In 1.5 we used the following pipeline-configuration
pipeline: [local_limit: 4, global_limit: [allowed: 1, partition: [args: [:some_identifier]]]]

This worked as expected, only four workflows at a time ran, partitioned by the args specified.

Essentially we just build a workflow consisting of multiple steps.

Workflow.new(workflow_name: "Workflow")
|> Workflow.add(:instance, StartInstance.new(%{some_identifier: "abc"}))
|> Workflow.add(:do_stuff, DoStuff.new(%{some_identifier: "abc"}), deps: [:instance])
|> Workflow.add(:do_more_stuff, DoMoreStuff.new(%{some_identifier: "abc"}), deps: [:do_stuff])
|> Workflow.add(:do_extra_stuff, DoExtraStuff.new(%{some_identifier: "abc"}), deps: [:do_more_stuff])

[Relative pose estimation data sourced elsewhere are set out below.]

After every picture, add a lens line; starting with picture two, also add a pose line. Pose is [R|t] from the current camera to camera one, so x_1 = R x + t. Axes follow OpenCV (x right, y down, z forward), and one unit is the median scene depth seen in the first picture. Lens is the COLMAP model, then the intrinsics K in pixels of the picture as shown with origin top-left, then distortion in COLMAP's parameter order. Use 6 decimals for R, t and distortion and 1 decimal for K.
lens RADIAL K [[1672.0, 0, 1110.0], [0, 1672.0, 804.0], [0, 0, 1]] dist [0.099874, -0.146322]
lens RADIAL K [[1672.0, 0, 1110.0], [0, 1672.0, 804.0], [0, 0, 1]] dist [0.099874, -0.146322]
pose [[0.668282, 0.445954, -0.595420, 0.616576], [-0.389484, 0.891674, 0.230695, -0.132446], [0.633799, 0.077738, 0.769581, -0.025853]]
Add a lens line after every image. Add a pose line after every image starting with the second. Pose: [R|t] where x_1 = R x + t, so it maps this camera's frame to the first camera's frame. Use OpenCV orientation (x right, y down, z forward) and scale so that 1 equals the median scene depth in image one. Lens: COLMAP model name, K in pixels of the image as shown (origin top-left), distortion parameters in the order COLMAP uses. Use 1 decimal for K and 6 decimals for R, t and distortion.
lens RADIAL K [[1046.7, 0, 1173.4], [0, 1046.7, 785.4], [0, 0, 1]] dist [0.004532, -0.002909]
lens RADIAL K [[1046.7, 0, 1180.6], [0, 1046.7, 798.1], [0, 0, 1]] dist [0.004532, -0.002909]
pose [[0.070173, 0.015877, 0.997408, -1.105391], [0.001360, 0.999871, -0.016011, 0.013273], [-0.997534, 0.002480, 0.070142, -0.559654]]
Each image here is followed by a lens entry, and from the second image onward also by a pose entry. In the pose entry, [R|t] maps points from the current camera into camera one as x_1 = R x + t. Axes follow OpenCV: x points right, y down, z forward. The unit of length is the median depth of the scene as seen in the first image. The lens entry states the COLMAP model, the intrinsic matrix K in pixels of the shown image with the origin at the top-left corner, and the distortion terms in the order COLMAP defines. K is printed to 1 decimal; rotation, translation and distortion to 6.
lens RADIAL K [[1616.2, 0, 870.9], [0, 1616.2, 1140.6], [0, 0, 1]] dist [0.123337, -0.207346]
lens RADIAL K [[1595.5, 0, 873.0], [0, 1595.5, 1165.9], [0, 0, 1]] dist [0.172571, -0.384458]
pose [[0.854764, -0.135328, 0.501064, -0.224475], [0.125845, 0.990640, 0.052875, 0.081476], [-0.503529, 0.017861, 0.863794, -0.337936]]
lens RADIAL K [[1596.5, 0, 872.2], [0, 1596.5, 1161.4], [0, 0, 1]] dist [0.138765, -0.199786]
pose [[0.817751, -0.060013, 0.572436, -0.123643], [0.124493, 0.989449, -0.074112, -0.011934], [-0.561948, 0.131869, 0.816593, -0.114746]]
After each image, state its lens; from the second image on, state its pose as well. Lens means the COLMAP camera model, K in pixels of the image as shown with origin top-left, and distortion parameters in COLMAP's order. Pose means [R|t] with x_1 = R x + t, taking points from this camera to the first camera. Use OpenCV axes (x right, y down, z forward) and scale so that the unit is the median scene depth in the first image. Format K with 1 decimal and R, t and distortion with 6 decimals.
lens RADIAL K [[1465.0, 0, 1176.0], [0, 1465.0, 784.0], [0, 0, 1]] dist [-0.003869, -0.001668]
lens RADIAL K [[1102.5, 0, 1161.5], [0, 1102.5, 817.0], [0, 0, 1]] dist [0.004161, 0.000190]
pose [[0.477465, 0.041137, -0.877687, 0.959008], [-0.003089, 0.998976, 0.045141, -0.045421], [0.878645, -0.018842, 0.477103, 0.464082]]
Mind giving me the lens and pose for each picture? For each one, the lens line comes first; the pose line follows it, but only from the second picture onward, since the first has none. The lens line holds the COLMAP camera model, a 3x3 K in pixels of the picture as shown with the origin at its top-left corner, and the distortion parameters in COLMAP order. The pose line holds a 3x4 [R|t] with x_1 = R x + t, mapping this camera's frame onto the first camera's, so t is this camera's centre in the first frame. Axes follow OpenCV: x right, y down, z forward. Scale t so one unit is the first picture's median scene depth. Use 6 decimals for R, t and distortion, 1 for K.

So it’s a linear flow, the :instance job has priority of 9 (this is the problem we’re solving for, we can only run four instances at a time) and the others default 0. However, we still see new instance jobs being fired off when the workflow isn’t completed, this was not the case in 1.5 where all jobs in the workflow completed before a new instance job could start. If we look at the available jobs we see all the StartInstance jobs being queued up, but this is as expected(?) and in available we see all of the follow-up jobs that are supposed to happen after the StartInstance jobs.

I’m at a bit of a loss here because I don’t see how this could happen given priorities and limits.

This is probably because partitioning in v1.6 is correct (e.g. actually fair), and in v1.5 it was subtly broken in a way that happened to work for your situation.

Setting the :instance job with a lower priority and the other jobs with a higher priority won’t have much effect if there are multiple workflows enqueued at once, as every job after :instance is placed on hold. Since you have a local limit of 4 (and possibly higher, with multiple nodes), you don’t have a guaranteed processing sequence.

A possible alternatives is to partition by the workflow name and set the global limit to four:

pipeline: [local_limit: 4, global_limit: [allowed: 4, partition: [meta: [:workflow_name]]]]

Then only four jobs of that workflow type can run simultaneously, and the workflow job’s dependencies will naturally sequence them.

2 Likes

Thanks for the pointer, we got a new batch in today and everything is now running as expected using the alternative solution suggested.